*** Extracted information Section Begins ***
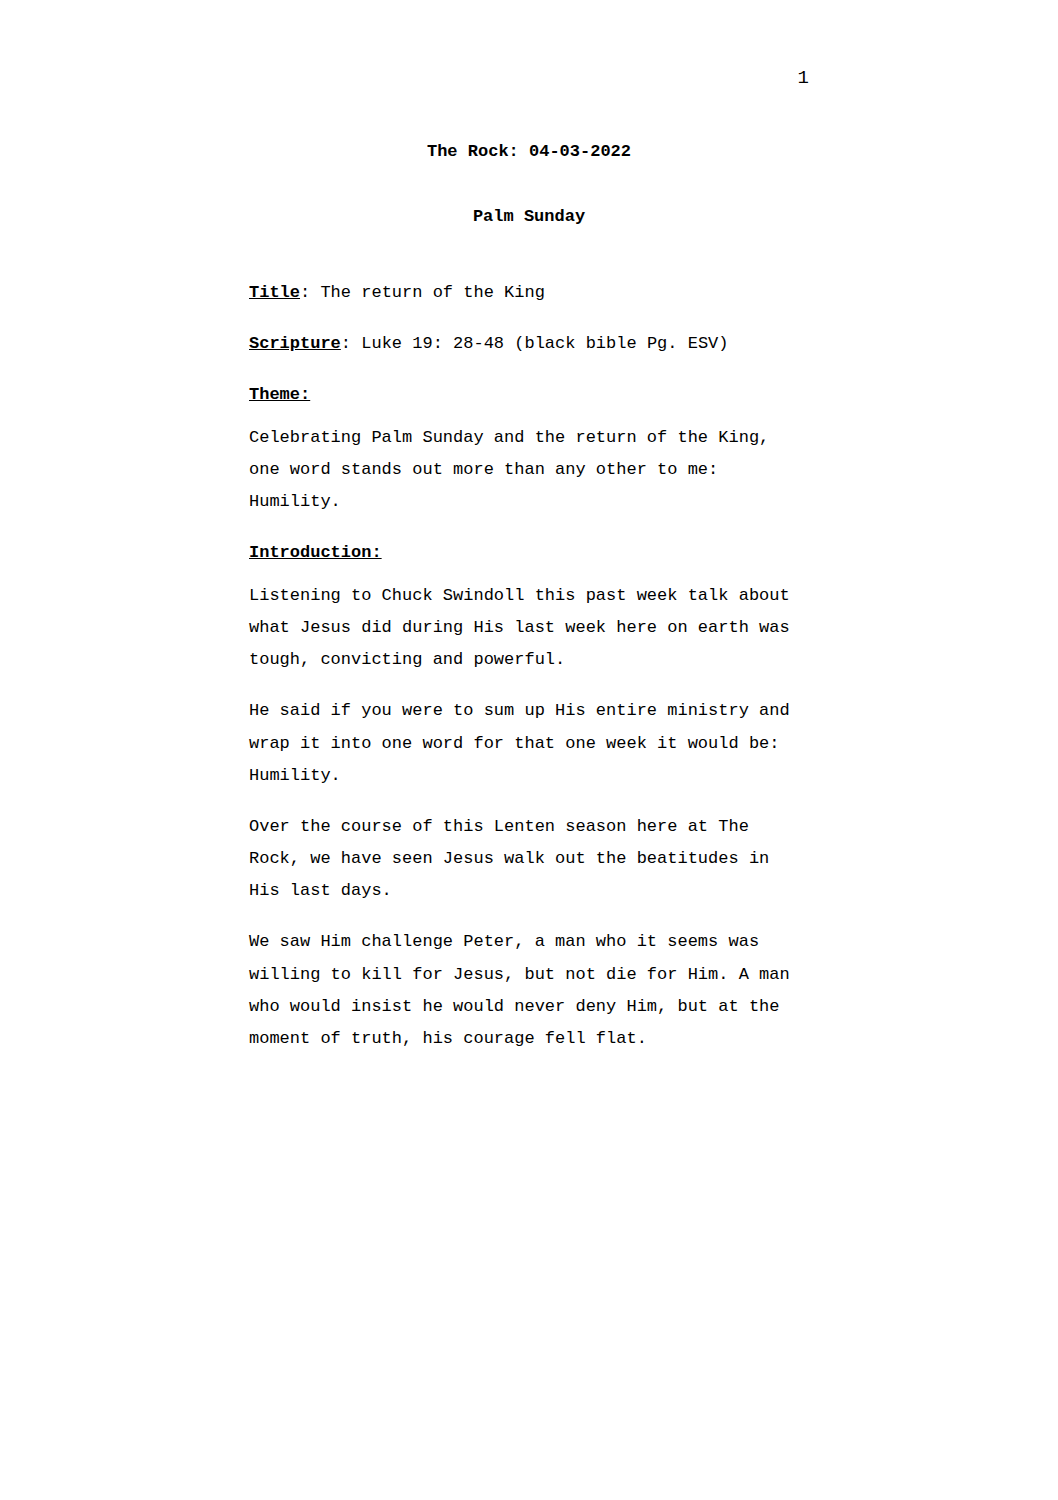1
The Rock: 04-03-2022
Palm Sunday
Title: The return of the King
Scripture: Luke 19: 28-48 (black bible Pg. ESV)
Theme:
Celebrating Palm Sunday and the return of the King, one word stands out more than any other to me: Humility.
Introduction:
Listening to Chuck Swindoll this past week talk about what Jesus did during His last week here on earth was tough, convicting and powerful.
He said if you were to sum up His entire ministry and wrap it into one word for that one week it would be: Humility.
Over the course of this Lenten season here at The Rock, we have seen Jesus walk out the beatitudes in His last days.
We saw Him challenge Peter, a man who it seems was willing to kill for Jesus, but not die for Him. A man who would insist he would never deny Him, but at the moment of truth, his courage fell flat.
*** Extracted information Section Ends ***
*** Extracted information Section Begins ***
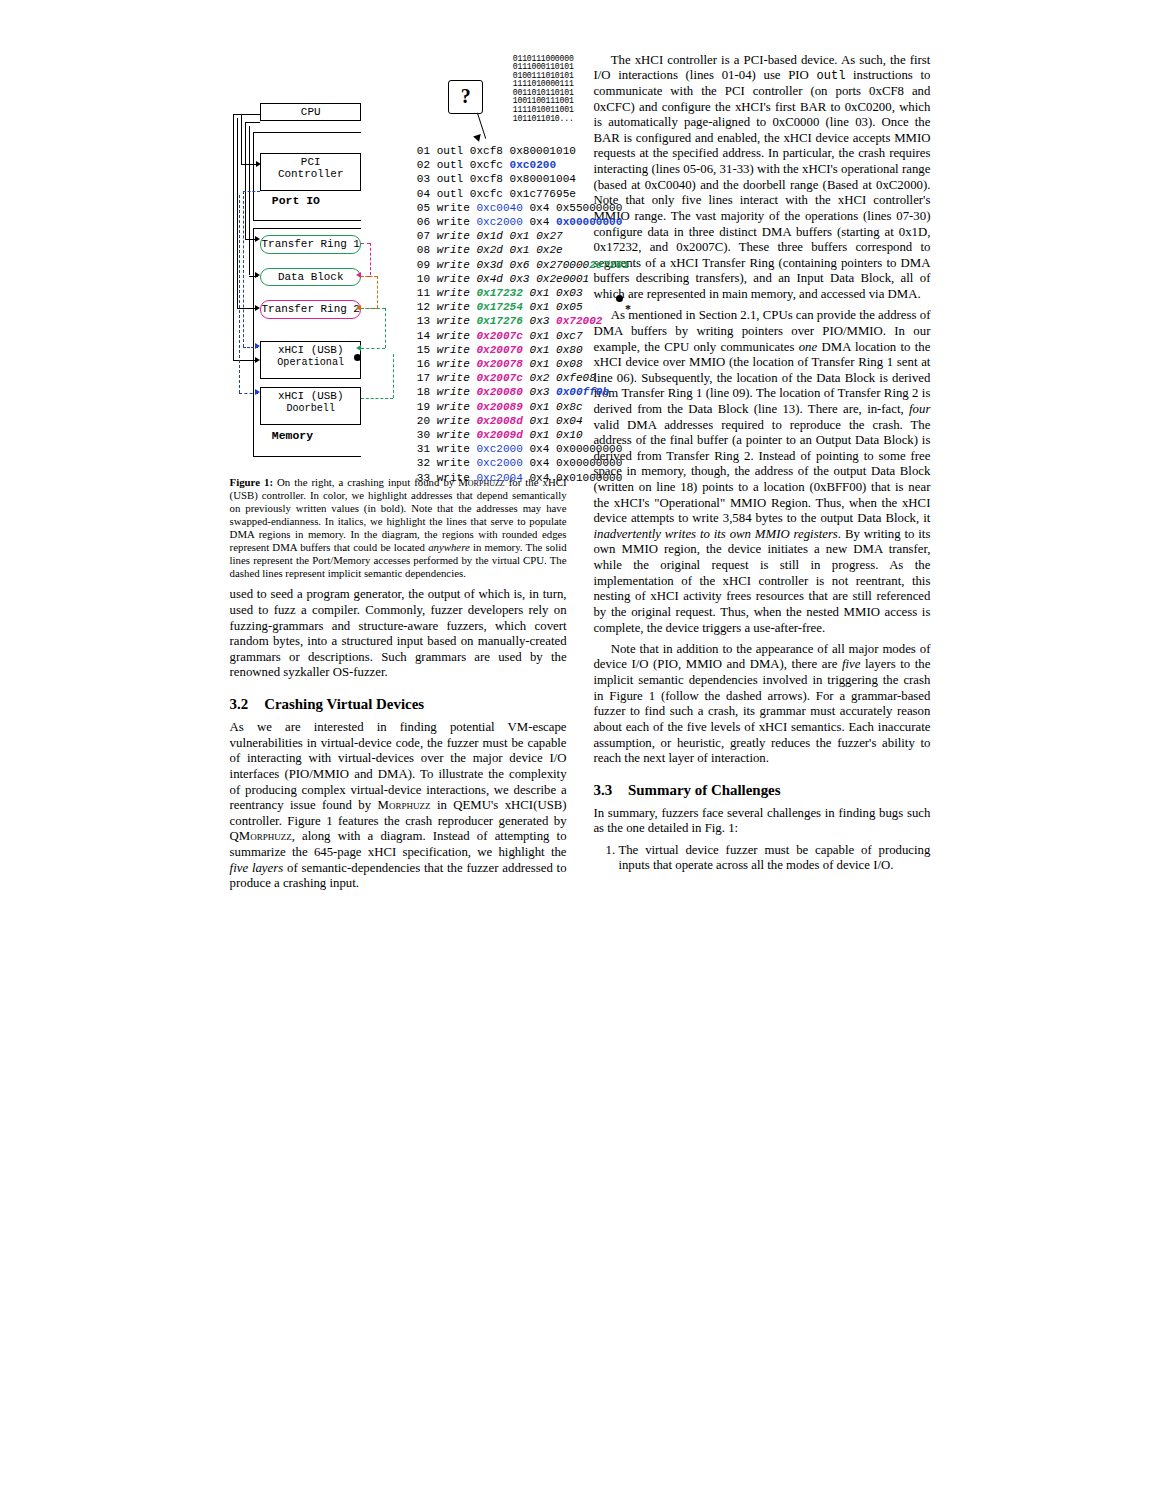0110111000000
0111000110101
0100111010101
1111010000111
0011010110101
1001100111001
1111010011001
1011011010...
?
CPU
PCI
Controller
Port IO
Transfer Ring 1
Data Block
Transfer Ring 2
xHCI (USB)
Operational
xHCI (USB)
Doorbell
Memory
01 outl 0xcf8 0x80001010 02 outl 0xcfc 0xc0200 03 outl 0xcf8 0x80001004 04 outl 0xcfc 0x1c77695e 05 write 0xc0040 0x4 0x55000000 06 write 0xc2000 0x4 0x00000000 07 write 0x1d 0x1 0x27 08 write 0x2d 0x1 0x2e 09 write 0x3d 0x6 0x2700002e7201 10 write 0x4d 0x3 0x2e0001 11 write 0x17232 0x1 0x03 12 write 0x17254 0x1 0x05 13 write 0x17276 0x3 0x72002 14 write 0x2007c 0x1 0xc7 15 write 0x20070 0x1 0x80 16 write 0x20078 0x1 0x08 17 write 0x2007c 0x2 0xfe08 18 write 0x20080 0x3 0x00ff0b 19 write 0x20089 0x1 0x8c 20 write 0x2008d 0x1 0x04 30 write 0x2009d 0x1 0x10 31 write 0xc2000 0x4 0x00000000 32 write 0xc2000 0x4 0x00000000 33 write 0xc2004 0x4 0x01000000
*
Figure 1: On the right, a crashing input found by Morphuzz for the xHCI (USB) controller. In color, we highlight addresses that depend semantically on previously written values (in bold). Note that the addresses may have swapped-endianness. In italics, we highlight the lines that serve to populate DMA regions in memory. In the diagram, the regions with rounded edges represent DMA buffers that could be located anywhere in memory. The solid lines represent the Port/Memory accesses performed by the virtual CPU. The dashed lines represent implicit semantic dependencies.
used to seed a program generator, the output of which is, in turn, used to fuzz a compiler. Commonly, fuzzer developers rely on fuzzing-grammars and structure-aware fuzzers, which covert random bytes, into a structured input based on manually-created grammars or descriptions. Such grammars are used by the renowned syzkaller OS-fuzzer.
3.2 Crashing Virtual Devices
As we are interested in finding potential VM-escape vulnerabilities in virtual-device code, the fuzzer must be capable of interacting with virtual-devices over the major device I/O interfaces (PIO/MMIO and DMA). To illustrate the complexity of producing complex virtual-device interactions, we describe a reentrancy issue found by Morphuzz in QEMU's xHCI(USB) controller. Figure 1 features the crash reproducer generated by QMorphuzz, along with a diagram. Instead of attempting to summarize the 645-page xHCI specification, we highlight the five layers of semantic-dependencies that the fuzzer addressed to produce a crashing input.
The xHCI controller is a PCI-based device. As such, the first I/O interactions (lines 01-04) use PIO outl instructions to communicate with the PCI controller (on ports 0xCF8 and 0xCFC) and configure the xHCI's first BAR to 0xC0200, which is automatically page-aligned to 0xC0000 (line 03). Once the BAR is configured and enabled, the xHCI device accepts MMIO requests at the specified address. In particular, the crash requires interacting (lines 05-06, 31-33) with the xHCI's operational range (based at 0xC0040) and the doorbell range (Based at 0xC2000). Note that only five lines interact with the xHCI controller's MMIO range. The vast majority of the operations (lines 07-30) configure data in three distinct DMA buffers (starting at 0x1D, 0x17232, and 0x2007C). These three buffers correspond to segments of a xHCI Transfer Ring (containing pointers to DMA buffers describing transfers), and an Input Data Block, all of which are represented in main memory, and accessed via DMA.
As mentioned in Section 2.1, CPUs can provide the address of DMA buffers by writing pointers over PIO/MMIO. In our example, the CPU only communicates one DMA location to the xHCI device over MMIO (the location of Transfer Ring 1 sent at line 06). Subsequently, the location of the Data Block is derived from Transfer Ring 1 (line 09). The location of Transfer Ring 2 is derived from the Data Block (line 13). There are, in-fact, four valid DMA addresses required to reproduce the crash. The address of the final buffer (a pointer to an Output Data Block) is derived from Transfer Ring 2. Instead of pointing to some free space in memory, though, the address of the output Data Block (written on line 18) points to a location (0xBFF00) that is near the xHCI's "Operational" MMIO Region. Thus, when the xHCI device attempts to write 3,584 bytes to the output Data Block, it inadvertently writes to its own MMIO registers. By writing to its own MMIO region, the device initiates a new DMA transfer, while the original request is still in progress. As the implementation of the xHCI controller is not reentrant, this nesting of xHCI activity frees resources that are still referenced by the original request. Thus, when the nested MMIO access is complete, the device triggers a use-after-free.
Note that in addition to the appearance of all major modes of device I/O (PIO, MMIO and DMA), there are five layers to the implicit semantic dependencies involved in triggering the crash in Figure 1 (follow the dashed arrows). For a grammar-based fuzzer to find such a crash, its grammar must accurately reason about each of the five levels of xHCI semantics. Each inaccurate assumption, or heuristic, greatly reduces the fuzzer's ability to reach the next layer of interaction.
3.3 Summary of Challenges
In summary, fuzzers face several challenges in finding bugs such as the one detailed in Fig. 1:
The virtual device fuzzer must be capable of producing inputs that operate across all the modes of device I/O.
*** Extracted information Section Ends ***
• Assignment:
From the entries above, write out only the lines starting at the line that holds "Celebrating Palm Sunday" and ending at the line that holds "Listening to Chuck", keeping both and matching them exactly.

• Output for this task:
Celebrating Palm Sunday and the return of the King, one word stands out more than any other to me: Humility.
Introduction:
Listening to Chuck Swindoll this past week talk about what Jesus did during His last week here on earth was tough, convicting and powerful.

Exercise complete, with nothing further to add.